When replacing hose sections, be sure to get a BLACK hose and not the clear variety. The clear hose tends to act just like a little greenhouse, and algae thrive inside the warm, moist interior of the drain hose, causing eventual clogging.
Leaky Drain Fittings
Check the fittings wherever the hose fits onto an elbow, coupler, or drain pan fitting. The hose should be securely pushed fully onto the fittings, and there should be no water leakage evident.
If there is leakage, and the hose doesn’t seem to be the water source, perhaps there is a cracked fitting. You can get new fittings at many hardware stores. Bring the old fitting with you to get an exact size match.
Condensation on the Furnace Plenum
When your air conditioner is operating, the air is cooled in the plenum space above your furnace. That’s where the outdoor unit delivers the cooling to an evaporator coil through which passes the air from your house. Considering this, it is normal for the furnace plenum (the metal part above your furnace) to be cool to the touch.
Sometimes, if there is enough moisture in the basement air, there can be condensation on the outside of the furnace, and if there is enough accumulation, it will run down the sides of your furnace and onto the floor. This problem is not due to the air conditioner leaking water; the water is coming from the air in the basement, not from within the furnace.
This same condensation can occur on the copper pipes, which lead from the furnace to the outdoor air conditioner (these are also called tubes, lines, lines, etc. refrigeration nomenclature is not always standard.)
Water on these pipes is also from the air in the basement – there is no water inside of these tubes that can leak out, and a leak in one of these copper lines is a major problem that the homeowner can’t fix. So be careful around these copper pipes.

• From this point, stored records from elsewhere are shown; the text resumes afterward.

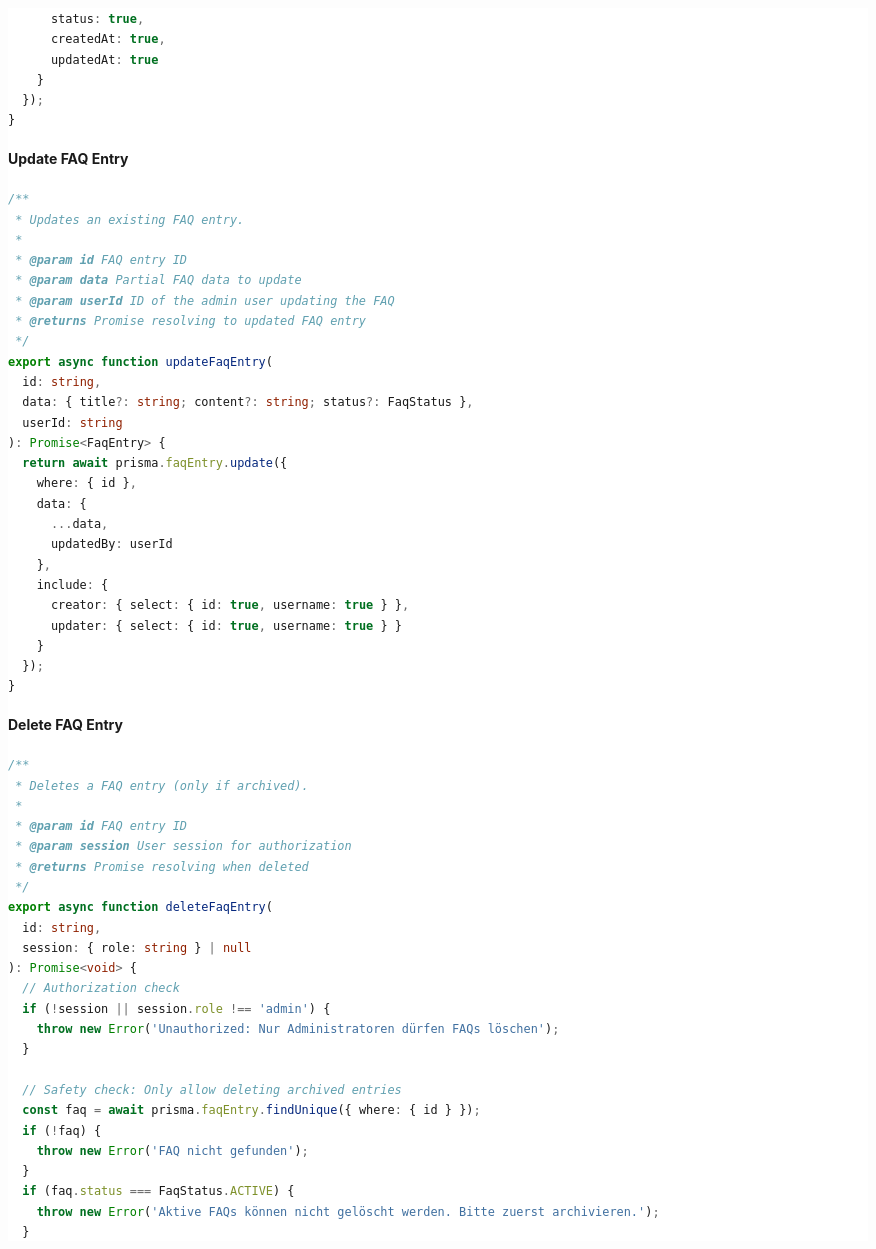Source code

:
```typescript
      status: true,
      createdAt: true,
      updatedAt: true
    }
  });
}
```

#### Update FAQ Entry

```typescript
/**
 * Updates an existing FAQ entry.
 *
 * @param id FAQ entry ID
 * @param data Partial FAQ data to update
 * @param userId ID of the admin user updating the FAQ
 * @returns Promise resolving to updated FAQ entry
 */
export async function updateFaqEntry(
  id: string,
  data: { title?: string; content?: string; status?: FaqStatus },
  userId: string
): Promise<FaqEntry> {
  return await prisma.faqEntry.update({
    where: { id },
    data: {
      ...data,
      updatedBy: userId
    },
    include: {
      creator: { select: { id: true, username: true } },
      updater: { select: { id: true, username: true } }
    }
  });
}
```

#### Delete FAQ Entry

```typescript
/**
 * Deletes a FAQ entry (only if archived).
 *
 * @param id FAQ entry ID
 * @param session User session for authorization
 * @returns Promise resolving when deleted
 */
export async function deleteFaqEntry(
  id: string,
  session: { role: string } | null
): Promise<void> {
  // Authorization check
  if (!session || session.role !== 'admin') {
    throw new Error('Unauthorized: Nur Administratoren dürfen FAQs löschen');
  }

  // Safety check: Only allow deleting archived entries
  const faq = await prisma.faqEntry.findUnique({ where: { id } });
  if (!faq) {
    throw new Error('FAQ nicht gefunden');
  }
  if (faq.status === FaqStatus.ACTIVE) {
    throw new Error('Aktive FAQs können nicht gelöscht werden. Bitte zuerst archivieren.');
  }
```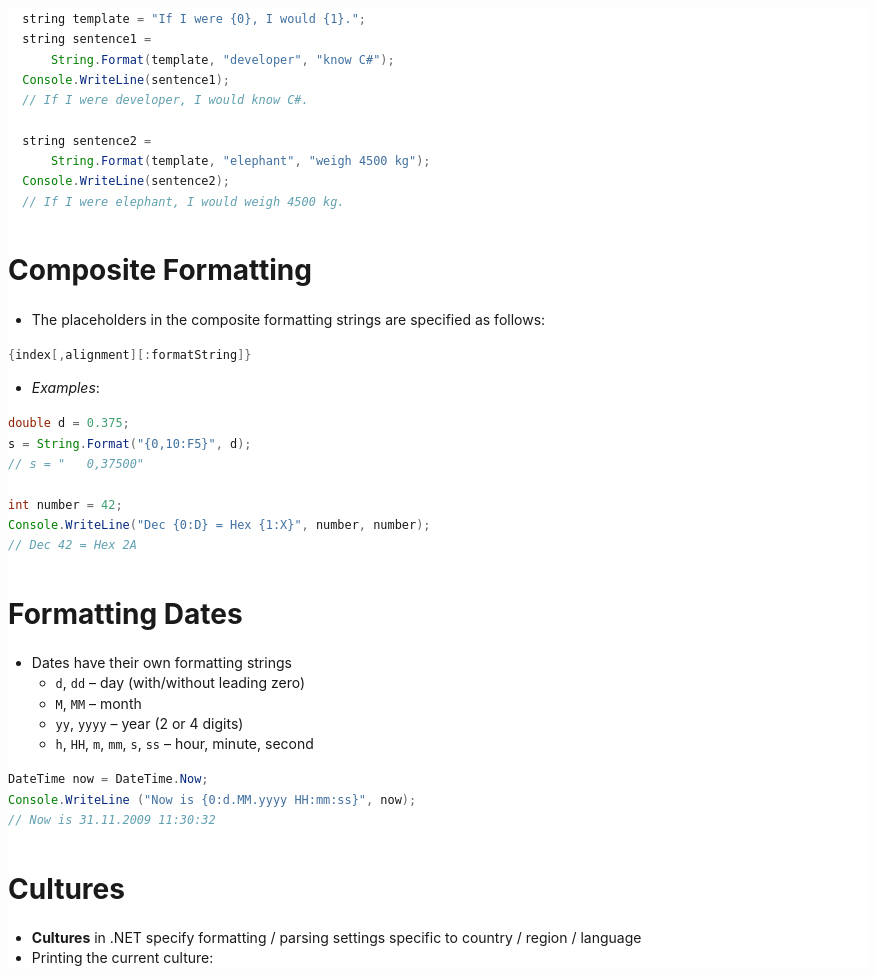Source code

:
 ```java
  string template = "If I were {0}, I would {1}.";
  string sentence1 = 
      String.Format(template, "developer", "know C#");
  Console.WriteLine(sentence1);
  // If I were developer, I would know C#.
  
  string sentence2 = 
      String.Format(template, "elephant", "weigh 4500 kg");
  Console.WriteLine(sentence2);
  // If I were elephant, I would weigh 4500 kg.
```


# Composite Formatting
- The placeholders in the composite formatting strings are specified as follows:

```java
{index[,alignment][:formatString]}
```

- _Examples_:

```java
double d = 0.375;
s = String.Format("{0,10:F5}", d);
// s = "   0,37500"

int number = 42;
Console.WriteLine("Dec {0:D} = Hex {1:X}", number, number);
// Dec 42 = Hex 2A
```


# Formatting Dates

- Dates have their own formatting strings
  - `d`, `dd` – day (with/without leading zero)
  - `M`, `MM` – month
  - `yy`, `yyyy` – year (2 or 4 digits)
  - `h`, `HH`, `m`, `mm`, `s`, `ss` – hour, minute, second

```java
DateTime now = DateTime.Now;
Console.WriteLine ("Now is {0:d.MM.yyyy HH:mm:ss}", now);
// Now is 31.11.2009 11:30:32
```


# Cultures
- **Cultures** in .NET specify formatting / parsing settings specific to country / region / language
- Printing the current culture:
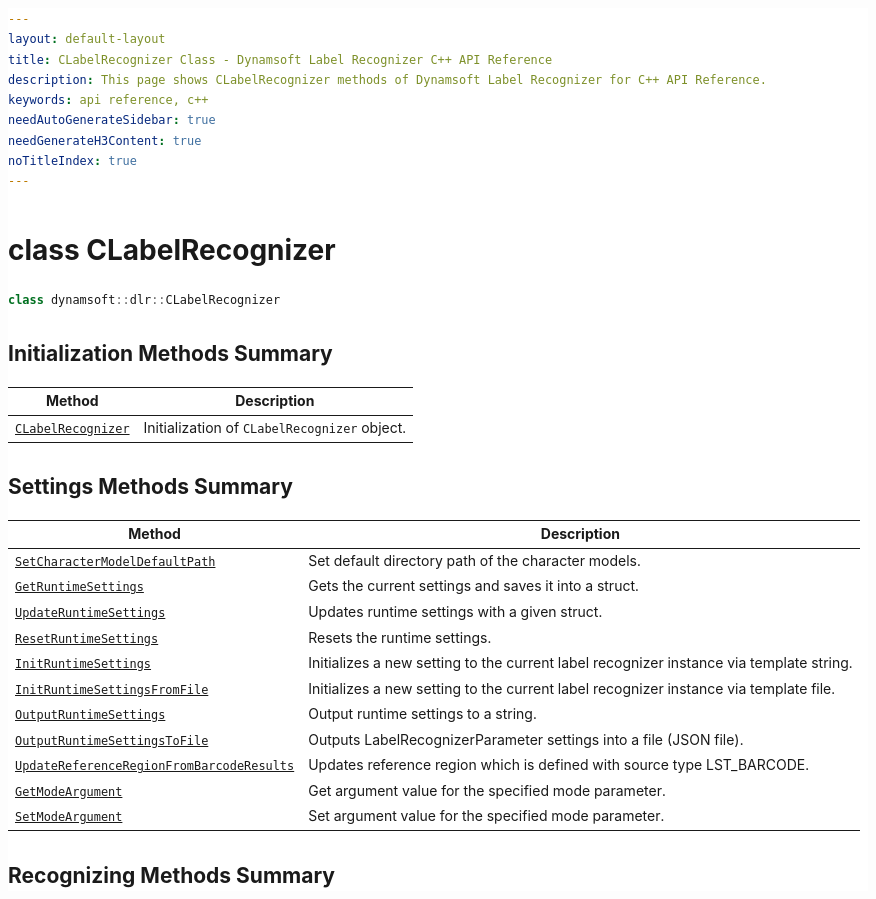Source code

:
 ```yaml
---
layout: default-layout
title: CLabelRecognizer Class - Dynamsoft Label Recognizer C++ API Reference
description: This page shows CLabelRecognizer methods of Dynamsoft Label Recognizer for C++ API Reference.
keywords: api reference, c++
needAutoGenerateSidebar: true
needGenerateH3Content: true
noTitleIndex: true
---
```


# class CLabelRecognizer

```cpp
class dynamsoft::dlr::CLabelRecognizer
```

## Initialization Methods Summary
  
  | Method               | Description |
  |----------------------|-------------|
  | [`CLabelRecognizer`](#clabelrecognizer) | Initialization of `CLabelRecognizer` object.|

## Settings Methods Summary

  | Method               | Description |
  |----------------------|-------------|
  | [`SetCharacterModelDefaultPath`](#setcharactermodeldefaultpath) | Set default directory path of the character models. |
  | [`GetRuntimeSettings`](#getruntimesettings) | Gets the current settings and saves it into a struct. |
  | [`UpdateRuntimeSettings`](#updateruntimesettings) | Updates runtime settings with a given struct. |
  | [`ResetRuntimeSettings`](#resetruntimesettings) | Resets the runtime settings. |
  | [`InitRuntimeSettings`](#initruntimesettings) | Initializes a new setting to the current label recognizer instance via template string. |
  | [`InitRuntimeSettingsFromFile`](#initruntimesettingsfromfile) | Initializes a new setting to the current label recognizer instance via template file. |
  | [`OutputRuntimeSettings`](#outputruntimesettings) | Output runtime settings to a string. |
  | [`OutputRuntimeSettingsToFile`](#outputruntimesettingstofile) | Outputs LabelRecognizerParameter settings into a file (JSON file). |
  | [`UpdateReferenceRegionFromBarcodeResults`](#updatereferenceregionfrombarcoderesults) | Updates reference region which is defined with source type LST_BARCODE. |
  | [`GetModeArgument`](#getmodeargument) | Get argument value for the specified mode parameter. |
  | [`SetModeArgument`](#setmodeargument) | Set argument value for the specified mode parameter. |

## Recognizing Methods Summary
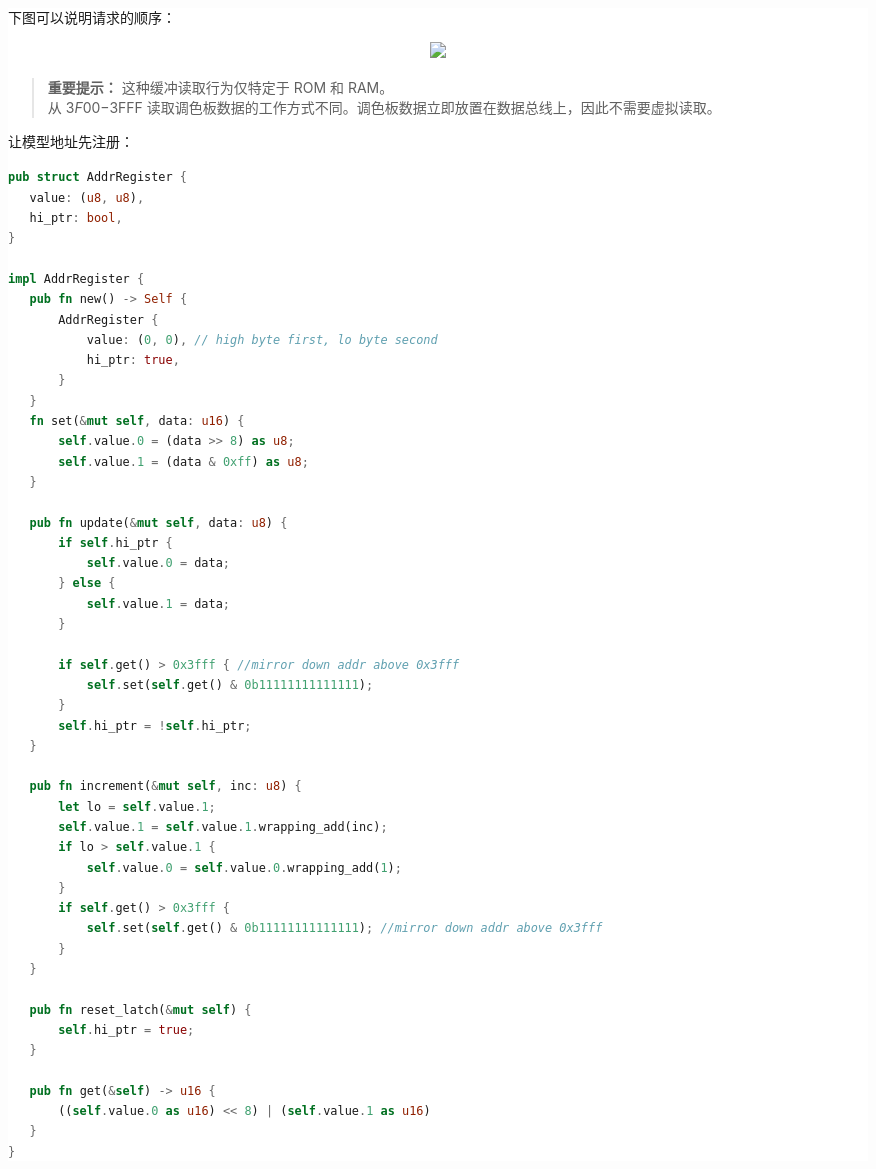 下图可以说明请求的顺序：

<div style="text-align:center"><img src="./images/ch6.1/image_4_ppu_ram_sequence.png" width="60%"/></div>

>**重要提示：** 这种缓冲读取行为仅特定于 ROM 和 RAM。<br/>
> 从 $3F00-$3FFF 读取调色板数据的工作方式不同。调色板数据立即放置在数据总线上，因此不需要虚拟读取。

让模型地址先注册：

```rust
pub struct AddrRegister {
   value: (u8, u8),
   hi_ptr: bool,
}

impl AddrRegister {
   pub fn new() -> Self {
       AddrRegister {
           value: (0, 0), // high byte first, lo byte second
           hi_ptr: true,
       }
   }
   fn set(&mut self, data: u16) {
       self.value.0 = (data >> 8) as u8;
       self.value.1 = (data & 0xff) as u8;
   }

   pub fn update(&mut self, data: u8) {
       if self.hi_ptr {
           self.value.0 = data;
       } else {
           self.value.1 = data;
       }

       if self.get() > 0x3fff { //mirror down addr above 0x3fff
           self.set(self.get() & 0b11111111111111);
       }
       self.hi_ptr = !self.hi_ptr;
   }

   pub fn increment(&mut self, inc: u8) {
       let lo = self.value.1;
       self.value.1 = self.value.1.wrapping_add(inc);
       if lo > self.value.1 {
           self.value.0 = self.value.0.wrapping_add(1);
       }
       if self.get() > 0x3fff {
           self.set(self.get() & 0b11111111111111); //mirror down addr above 0x3fff
       }
   }

   pub fn reset_latch(&mut self) {
       self.hi_ptr = true;
   }

   pub fn get(&self) -> u16 {
       ((self.value.0 as u16) << 8) | (self.value.1 as u16)
   }
}
```
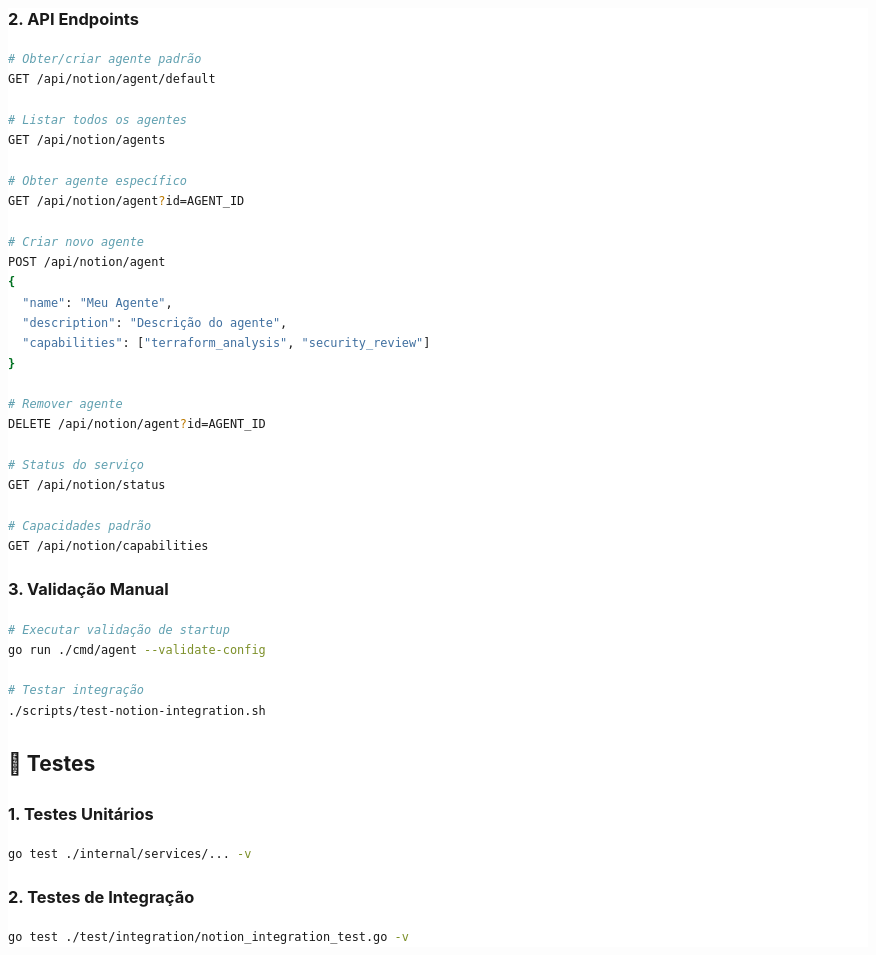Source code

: ### 2. **API Endpoints**

```bash
# Obter/criar agente padrão
GET /api/notion/agent/default

# Listar todos os agentes
GET /api/notion/agents

# Obter agente específico
GET /api/notion/agent?id=AGENT_ID

# Criar novo agente
POST /api/notion/agent
{
  "name": "Meu Agente",
  "description": "Descrição do agente",
  "capabilities": ["terraform_analysis", "security_review"]
}

# Remover agente
DELETE /api/notion/agent?id=AGENT_ID

# Status do serviço
GET /api/notion/status

# Capacidades padrão
GET /api/notion/capabilities
```

### 3. **Validação Manual**

```bash
# Executar validação de startup
go run ./cmd/agent --validate-config

# Testar integração
./scripts/test-notion-integration.sh
```

## 🧪 Testes

### 1. **Testes Unitários**

```bash
go test ./internal/services/... -v
```

### 2. **Testes de Integração**

```bash
go test ./test/integration/notion_integration_test.go -v
```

Condensation on the furnace is brought under control by controlling the humidity in the basement. If your basement area is not air-conditioned, you may consider running a dehumidifier in the basement. If the air is dry, the condensation will be minimized.
Does your air conditioning seem to be blowing out the registers with less force than usual? Then the answer of why my Air Conditioner leaking water could be due to an ice block forming in the plenum of your furnace.
Air Conditioner leaking water can come from several diverse causes. Some of these problems can be diagnosed and rectified simply. In other cases, the water is a symptom of a greater problem that has to be solved by a professional technician.
Now you know all the causes that could lead to an AC leaking water. And the best way to prevent it is to get your system regularly maintain.